FDA releases 2015 NARMS integrated report
On October 23rd 2017, U.S. Food and Drug Administration (FDA), along with partners, Centres for Disease Control and Prevention (CDC) and the U.S. Department of Agriculture’s Food Safety and Inspection Service (USDA) released the annual National Antimicrobial Resistance Monitoring System (NARMS) integrated report.The report illustrates antimicrobial resistance patterns surfacing in both familiar and emerging bacteria present in isolated samples of human tissue (by CDC), raw retail meats (by FDA), and animals at slaughter (by USDA), using both genetic and interactive data analysis to allow users to investigate the progression of resistance and the genes influencing such progression.
The development of Whole Genome Sequencing and data visualisation tools has, and will be, critical to predicting antimicrobial resistance and disease outbreaks which the FDA, CDC and USDA will continue to use in the progression of NARMS research.
To date, NARMS has been pivotal in providing public health officials with evidence and advice on the patterns of antibiotic resistance in food-borne bacteria, allowing for effective decisions to be made on using antimicrobial drugs safely and effectively in animals.
Findings of the 2015 NARMS integrated report
“Seventy-six percent of Salmonella isolated from humans had no resistance to any of the 14 antimicrobial drugs tested;
Multidrug resistance (MDR) increased from 9 percent to 12 percent of human Salmonella, driven largely by an increase in combined resistance to ampicillin, streptomycin, sulphonamides, and tetracycline among Salmonella serotype I 4,[5],12:i:-.
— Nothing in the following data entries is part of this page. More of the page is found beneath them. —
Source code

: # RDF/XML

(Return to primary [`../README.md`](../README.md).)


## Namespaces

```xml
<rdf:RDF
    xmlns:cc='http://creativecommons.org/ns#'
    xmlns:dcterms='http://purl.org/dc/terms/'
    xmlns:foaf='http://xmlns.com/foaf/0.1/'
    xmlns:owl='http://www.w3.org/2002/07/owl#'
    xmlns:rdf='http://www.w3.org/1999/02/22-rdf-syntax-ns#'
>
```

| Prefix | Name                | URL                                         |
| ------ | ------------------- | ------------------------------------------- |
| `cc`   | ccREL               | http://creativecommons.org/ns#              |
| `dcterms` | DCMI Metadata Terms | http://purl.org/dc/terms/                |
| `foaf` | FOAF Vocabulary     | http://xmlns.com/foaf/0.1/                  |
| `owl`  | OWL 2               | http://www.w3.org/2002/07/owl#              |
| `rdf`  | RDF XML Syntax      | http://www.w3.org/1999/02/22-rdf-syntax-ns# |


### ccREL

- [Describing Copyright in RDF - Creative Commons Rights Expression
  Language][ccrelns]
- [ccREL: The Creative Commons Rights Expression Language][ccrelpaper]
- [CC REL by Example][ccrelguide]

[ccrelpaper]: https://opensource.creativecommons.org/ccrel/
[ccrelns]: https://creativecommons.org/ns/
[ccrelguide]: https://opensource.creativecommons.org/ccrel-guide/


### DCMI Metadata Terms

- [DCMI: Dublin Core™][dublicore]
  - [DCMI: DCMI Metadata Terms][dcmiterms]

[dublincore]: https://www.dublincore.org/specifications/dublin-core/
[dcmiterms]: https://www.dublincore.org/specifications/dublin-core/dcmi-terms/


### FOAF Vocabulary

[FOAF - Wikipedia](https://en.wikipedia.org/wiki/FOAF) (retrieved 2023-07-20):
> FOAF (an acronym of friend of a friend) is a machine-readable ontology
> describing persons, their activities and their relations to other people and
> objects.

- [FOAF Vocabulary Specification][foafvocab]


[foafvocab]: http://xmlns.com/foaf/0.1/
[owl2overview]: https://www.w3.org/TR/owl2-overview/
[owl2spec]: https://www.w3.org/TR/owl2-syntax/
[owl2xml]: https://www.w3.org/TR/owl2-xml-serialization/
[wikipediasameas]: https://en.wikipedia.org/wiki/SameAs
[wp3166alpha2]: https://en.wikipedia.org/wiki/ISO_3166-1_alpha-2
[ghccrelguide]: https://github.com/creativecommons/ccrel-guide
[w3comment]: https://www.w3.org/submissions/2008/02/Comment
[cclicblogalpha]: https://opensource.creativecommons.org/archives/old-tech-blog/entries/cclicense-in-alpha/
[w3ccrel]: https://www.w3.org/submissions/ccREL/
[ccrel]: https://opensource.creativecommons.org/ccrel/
Ceftriaxone resistance either continued to decline or remained low in nontyphoidal Salmonella from all NARMS sources except turkey hazard analysis and critical control point (HACCP) samples, where the percent resistance in 2015 (15.7 percent) was the same as 2010 levels.
While still rare, azithromycin resistance occurred in Salmonella, in some cases in strains with resistance to other antibiotics.
Erythromycin resistance in Campylobacter coli increased three-to five-fold between 2011 and 2015 in isolates from humans (2.7 percent to 12.7 percent) and from chicken carcasses (3.4 percent to 12.8 percent).
Transmissible quinolone resistance in Salmonella may be increasing. The underlying resistance traits reside on mobile genetic elements and therefore have the potential to be shared, either alone or together with other resistance genes, with susceptible strains of Salmonella.
From 2014 to 2015, there was a decline from 73 percent to 57 percent in the proportion of retail ground turkey Salmonella isolates resistant to at least one antimicrobial. Historically, the majority of isolates from turkey sources have been resistant to at least one antimicrobial.”
As reported by the U.S. Food and Drug Administration (2017).